Inorganic sulfate is critical for Mycobacterium tuberculosis lung tissue colonization and redox balance

Article

Le Mouellic, Wendy; Levillain, Florence; Wu, Ting - Di; Caouaille, Maxime; Bousso, Philippe; Poquet, Yannick; Neyrolles, Olivier

Universite de Toulouse; Universite Toulouse III - Paul Sabatier; Centre National de la Recherche Scientifique (CNRS); Universite Paris Saclay; Institut National de la Sante et de la Recherche Medicale (Inserm); UNICANCER; Universite PSL; Institut Curie; Centre National de la Recherche Scientifique (CNRS); Pasteur Network; Universite Paris Cite; Institut Pasteur Paris; Institut National de la Sante et de la Recherche Medicale (Inserm)

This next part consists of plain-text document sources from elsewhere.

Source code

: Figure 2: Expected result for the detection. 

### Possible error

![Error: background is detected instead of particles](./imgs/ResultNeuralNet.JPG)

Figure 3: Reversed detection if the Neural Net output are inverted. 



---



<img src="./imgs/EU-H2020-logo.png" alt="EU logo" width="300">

PROCEEDINGS OF THE NATIONAL ACADEMY OF SCIENCES OF THE UNITED STATES OF AMERICA

0027-15209

10.1073/pnas.2503966122

2025-09-30

Tuberculosis remains the deadliest infectious disease caused by a single pathogen, highlighting the urgent need for novel therapies. A deeper understanding of Mycobacterium tuberculosis metabolism could uncover specific vulnerabilities and inform the development of new treatments. Sulfur, essential for bacterial growth and survival, fuels key pathways including redox buffering and coenzyme production. Although previous studies suggest that M. tuberculosis utilizes various substrates to meet its sulfur requirements, the primary sources of sulfur exploited during in vivo infection remain unclear. Here, we reveal that M. tuberculosis acquires inorganic sulfate through the SubI- CysTWA transporter during macrophage infection. Using nanoSIMS (high spatial resolution Secondary Ion Mass Spectrometry) analysis, we observed significant sulfate- derived 33S enrichment in intracellular bacteria, correlating with metabolic activity. Deletion of subI abolished sulfate uptake, impairing bacterial growth in vitro and reducing M. tuberculosis survival in murine macrophages and lungs of infected mice. Finally, our data demonstrate that sulfate acquisition is essential for maintaining mycobacterial redox balance and resisting nitrosative stress in vitro and in vivo. Thus, unlike many intracellular pathogens, M. tuberculosis depends on an energetically costly inorganic sulfate assimilation pathway to survive in the nutrient- limited host environment. These findings challenge prior assumptions that organic reduced sulfur sources, such as methionine, fuel M. tuberculosis sulfur metabolism during infection. Since animal cells lack a sulfate assimilation pathway, uncovering the critical role of SubI- CysTWA- mediated sulfate import in M. tuberculosis pathogenesis highlights this pathway as a promising pathogen- specific therapeutic target. Targeting this system could either directly impair M. tuberculosis survival during infection or sensitize bacilli to antibiotic- induced oxidative stress by disrupting redox homeostasis.